Problem to work on => Please report, as a single number, how many lines in the entries include the string "Ctrl".

Data for this exercise =>
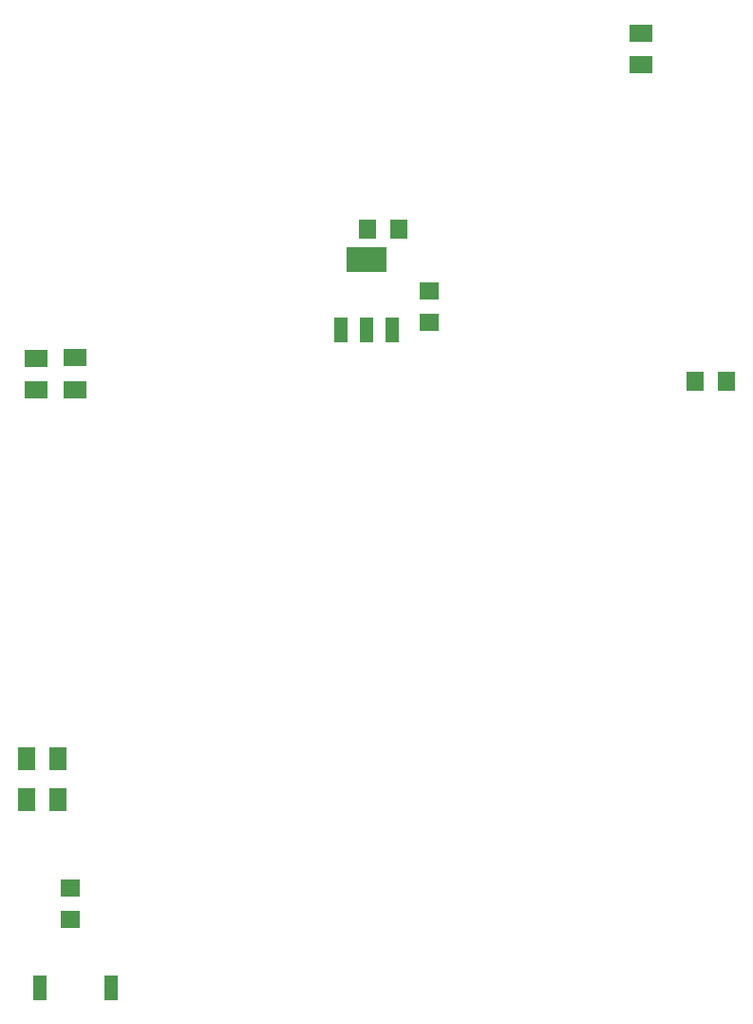
<source format=gbr>
G04 EAGLE Gerber RS-274X export*
G75*
%MOMM*%
%FSLAX34Y34*%
%LPD*%
%INSolderpaste Top*%
%IPPOS*%
%AMOC8*
5,1,8,0,0,1.08239X$1,22.5*%
G01*
%ADD10R,1.800000X1.600000*%
%ADD11R,1.600000X1.800000*%
%ADD12R,1.270000X2.160000*%
%ADD13R,2.000000X1.600000*%
%ADD14R,1.219200X2.235200*%
%ADD15R,3.600000X2.200000*%
%ADD16R,1.600000X2.000000*%


D10*
X155900Y184000D03*
X155900Y212000D03*
D11*
X740500Y662900D03*
X712500Y662900D03*
D10*
X475400Y715900D03*
X475400Y743900D03*
D11*
X420400Y798600D03*
X448400Y798600D03*
D12*
X128500Y123400D03*
X191900Y123400D03*
D13*
X664100Y973500D03*
X664100Y945500D03*
X159900Y656000D03*
X159900Y684000D03*
X124900Y655500D03*
X124900Y683500D03*
D14*
X396686Y709312D03*
X419800Y709312D03*
X442914Y709312D03*
D15*
X419800Y771290D03*
D16*
X145000Y291000D03*
X117000Y291000D03*
X145000Y327000D03*
X117000Y327000D03*
M02*

</source>
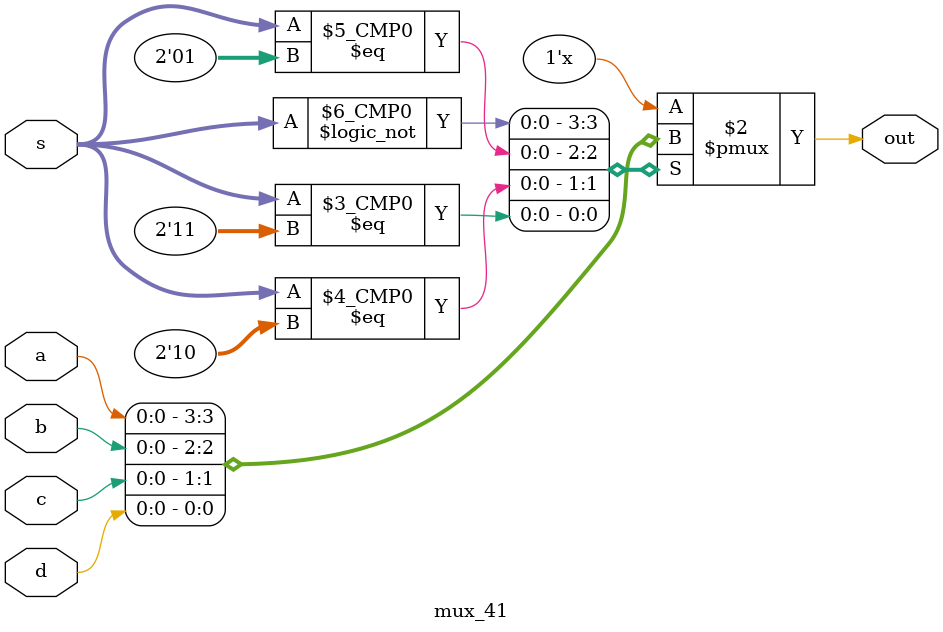
<source format=v>
module mux_41 ( a, b, c, d, s, out);

input a, b, c, d;
input [1:0]s;
output reg out;

always @ (s)
begin

case (s)
2'b00 : out <= a;
2'b01 : out <= b;
2'b10 : out <= c;
2'b11 : out <= d;
endcase

end

endmodule

</source>
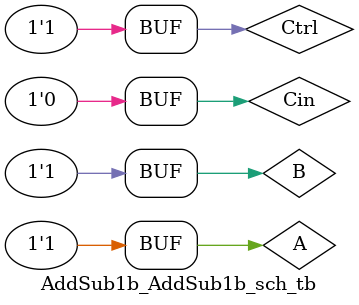
<source format=v>

`timescale 1ns / 1ps

module AddSub1b_AddSub1b_sch_tb();

// Inputs
   reg A;
   reg B;
   reg Ctrl;
   reg Cin;

// Output
   wire S;
   wire Cout;

// Bidirs

// Instantiate the UUT
   AddSub1b UUT (
		.A(A), 
		.B(B), 
		.Ctrl(Ctrl), 
		.Cin(Cin), 
		.S(S), 
		.Cout(Cout)
   );
// Initialize Inputs
	initial begin
		Cin=0;
		A=1;B=1;Ctrl=0;#50;
		A=1;B=0;Ctrl=1;#50;
		A=1;B=1;Ctrl=1;#50;
		
	end
endmodule

</source>
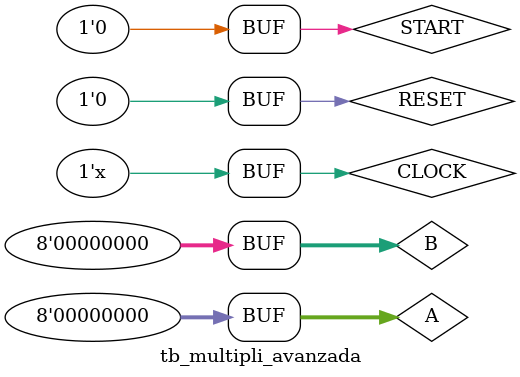
<source format=sv>
`timescale 1ns/1ps

module tb_multipli_avanzada;

  localparam int TAM    = 8;
  localparam int CLK_NS = 10;

  // Señales compartidas
  logic                          CLOCK = 1'b0;
  logic                          RESET = 1'b0;   // activo en bajo
  logic                          START = 1'b0;
  logic signed [TAM-1:0]         A     = '0;
  logic signed [TAM-1:0]         B     = '0;
  logic signed [2*TAM-1:0]       S;
  logic                          END_MULT;

  // DUT
  multipli #(.tamano(TAM)) dut (
    .CLOCK    (CLOCK),
    .RESET    (RESET),
    .START    (START),
    .A        (A),
    .B        (B),
    .S        (S),
    .END_MULT (END_MULT)
  );

  // Reloj
  always #(CLK_NS/2) CLOCK = ~CLOCK;

  // Instancia del program de verificación
  tb_prog #(.TAM(TAM)) env (
    .CLOCK    (CLOCK),
    .RESET    (RESET),
    .START    (START),
    .A        (A),
    .B        (B),
    .S        (S),
    .END_MULT (END_MULT)
  );

endmodule

</source>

Task response => 5